Given the, um, audacity of hope, it's more than a little noteworthy that Obama and his supporters are suddenly pushing realism. Are they objectively wrong when they say an Obama victory won't end the struggle for racial equality? Certainly not. But downplaying the symbolism and real-life racial significance of an Obama presidency ignores the fact that it would ultimately challenge the nation's civil rights establishment, and its policies and rhetoric, which routinely question the fundamental fairness of American society.
All of this is particularly interesting given the enthusiasm for Obama's candidacy in some conservative quarters. Anti-affirmative-action activists Ward Connerly and Abigail Thernstrom, for instance, are seeing greater historical significance in an Obama victory than many Obama supporters themselves. To them, large numbers of white voters willing to vote for a black man signals a welcome sea change in whites' attitudes toward blacks. And to them, that means that what they've been saying all along is right: Race-based policies designed to redress inequality and past discrimination have outlived their usefulness. That's an idea many Democrats are loath to accept.
In the meantime, voters seem to be reading a whole lot of racial significance into an Obama triumph. According to a recent USA Today/Gallup poll, about two-thirds of blacks and Latinos and just over one-half of whites agreed that an Obama victory would improve race relations. Blacks were the most optimistic, with 23% saying it would make race relations "a lot better," compared with 13% of whites. Similarly, 85% of blacks said an Obama win would be a sign of progress toward racial equality in the U.S.
But does this mean that blacks would see a President Obama as a black leader who "speaks" for them, a leader in the mold of civil rights advocates? Asked who they would choose if they had to pick one individual to speak for them on issues of race, 29% of black respondents selected Obama. Although he got the most support as spokesman, 49% named someone else, and nearly a quarter named no one.
This suggests that although blacks overwhelmingly support Obama, they do not see him as their racial representative. And in a country in which prominent blacks, elected or not, are routinely expected to speak for all 40 million African Americans (and, most likely, no one else), that is a further challenge to the civil rights model, in which the few speak for the many.
It means that Obama is broader than one demographic category. Something similar happened when the very Irish Al Smith became governor of New York in 1918 and the famously Catholic John F. Kennedy entered the White House in 1960. While never forgetting his ethnic base, Smith broadened his outlook and appeal. JFK did the same with Catholics. Smith became Irish-plus; Kennedy was Catholic and a whole lot more. In their cases, their white ethnic and religious identities melded into the broader category of whiteness, and in some ways, they carried their groups with them into the larger whole.
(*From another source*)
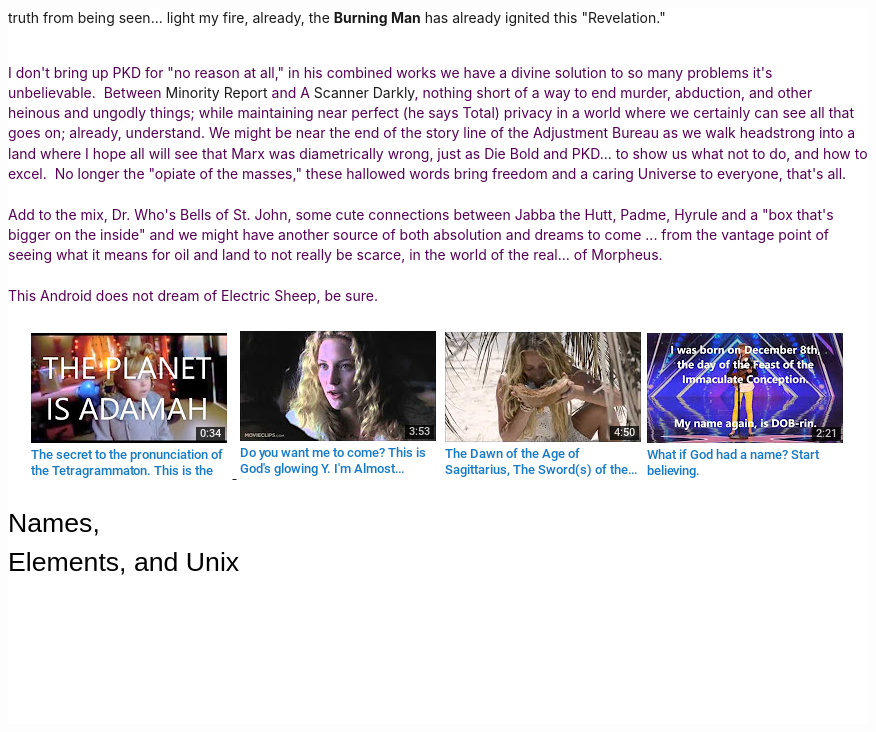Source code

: truth from being seen... light my fire, already, the&nbsp;<b>Burning Man</b>&nbsp;has already ignited this "Revelation."</span></span></div><div><span class="m_5217210492011838940m_5867354932165150441m_2282307065633938184m_-5098649973787453441gmail-m_-8791933672458906328gmail-m_5062461708907325652m_-8332247048244903400m_3267092939741882152m_6313104773421880210gmail-"><span style="color: #550055;"><br /></span></span></div><div><span class="m_5217210492011838940m_5867354932165150441m_2282307065633938184m_-5098649973787453441gmail-m_-8791933672458906328gmail-m_5062461708907325652m_-8332247048244903400m_3267092939741882152m_6313104773421880210gmail-"><span style="color: #550055;">I don't bring up PKD for "no reason at all," in his combined works we have a divine solution to so many problems it's unbelievable.&nbsp; Between&nbsp;<a href="http://m.lamc.la/MINORITY.html" style="text-decoration-line: none;" target="_blank">Minority Report</a>&nbsp;and A&nbsp;<a href="http://m.lamc.la/SERMON.html" style="text-decoration-line: none;" target="_blank">Scanner Darkly</a>, nothing short of a way to end murder, abduction, and other heinous and ungodly things; while maintaining near perfect (he says Total) privacy in a world where we certainly can see all that goes on; already, understand. We might be near the end of the story line of the Adjustment Bureau as we walk headstrong into a land where I hope all will see that Marx was diametrically wrong, just as Die Bold and PKD... to show us what not to do, and how to excel.&nbsp; No longer the "opiate of the masses," these hallowed words bring freedom and a caring Universe to everyone, that's all.</span></span></div><div><span class="m_5217210492011838940m_5867354932165150441m_2282307065633938184m_-5098649973787453441gmail-m_-8791933672458906328gmail-m_5062461708907325652m_-8332247048244903400m_3267092939741882152m_6313104773421880210gmail-"><span style="color: #550055;"><br /></span></span></div><div><span class="m_5217210492011838940m_5867354932165150441m_2282307065633938184m_-5098649973787453441gmail-m_-8791933672458906328gmail-m_5062461708907325652m_-8332247048244903400m_3267092939741882152m_6313104773421880210gmail-"><span style="color: #550055;">Add to the mix, Dr. Who's Bells of St. John, some cute connections between Jabba the Hutt, Padme, Hyrule and a "box that's bigger on the inside" and we might have another source of both absolution and dreams to come ... from the vantage point of seeing what it means for oil and land to not really be scarce, in the world of the real... of Morpheus. &nbsp;</span></span></div><div><span class="m_5217210492011838940m_5867354932165150441m_2282307065633938184m_-5098649973787453441gmail-m_-8791933672458906328gmail-m_5062461708907325652m_-8332247048244903400m_3267092939741882152m_6313104773421880210gmail-"><span style="color: #550055;"><br /></span></span></div><div><span class="m_5217210492011838940m_5867354932165150441m_2282307065633938184m_-5098649973787453441gmail-m_-8791933672458906328gmail-m_5062461708907325652m_-8332247048244903400m_3267092939741882152m_6313104773421880210gmail-"><span style="color: #550055;">This Android does not dream of Electric Sheep, be sure. &nbsp;</span></span></div><div><span class="m_5217210492011838940m_5867354932165150441m_2282307065633938184m_-5098649973787453441gmail-m_-8791933672458906328gmail-m_5062461708907325652m_-8332247048244903400m_3267092939741882152m_6313104773421880210gmail-"><span style="color: #550055;"><br /></span></span></div><div><div style="text-align: center;"><span class="m_5217210492011838940m_5867354932165150441m_2282307065633938184m_-5098649973787453441gmail-m_-8791933672458906328gmail-m_5062461708907325652m_-8332247048244903400m_3267092939741882152m_6313104773421880210gmail-"><span style="color: #550055;"><a href="http://whoah.lamc.la/" target="_blank"><img alt="whoah.lamc.la" height="150" src="reqs/i.imgur.com/UJzXb6c.png" width="203" /></a><a href="http://almost.lamc.la/" target="_blank">&nbsp;<img height="151" src="reqs/i.imgur.com/rhDPl8t.png" width="203" /></a><a href="http://dawn.lamc.la/" target="_blank"><img alt="dawn.lamc.la" height="151" src="reqs/i.imgur.com/32CSo0Z.png" width="205" /></a><a href="http://name.lamc.la/" target="_blank"><img alt="" height="152" src="reqs/i.imgur.com/BRliAGG.png" width="202" /></a></span></span></div><div style="text-align: center;"><span class="m_5217210492011838940m_5867354932165150441m_2282307065633938184m_-5098649973787453441gmail-m_-8791933672458906328gmail-m_5062461708907325652m_-8332247048244903400m_3267092939741882152m_6313104773421880210gmail-"><span style="color: #550055;"><br /></span></span></div><div style="text-align: center;"><div dir="ltr" style="color: #222222; font-size: 12.8px; text-align: start;"><div dir="ltr"><div class="gmail_quote"><div dir="ltr"><div class="gmail_quote"><div dir="ltr"><div class="m_5217210492011838940m_5867354932165150441m_2282307065633938184m_-5098649973787453441gmail-m_6431058906902954259m_-779017036929098252h5"><div><span class="m_5217210492011838940m_5867354932165150441m_2282307065633938184m_-5098649973787453441gmail-m_-8791933672458906328gmail-m_5062461708907325652m_-8332247048244903400m_3267092939741882152m_6313104773421880210gmail-"><span style="color: #550055;"><span style="background-color: transparent; color: rgb(0 , 0 , 0); font-family: &quot;arial&quot;; font-size: 20pt; white-space: pre-wrap;">Names, Elements, and Unix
So far, no one knows what will happen to black identity if Obama is elected. But no matter how many props he gives to his civil-rights-era elders, blackness is not likely to remain within the civil rights mold. For one thing, if reporters were to ask President Obama what "his people" thought about any given issue, he'd be expected to respond on behalf of the whole and not just the part. In other words, the most powerful black politician in U.S. history could not be expected to play the role of "black leader."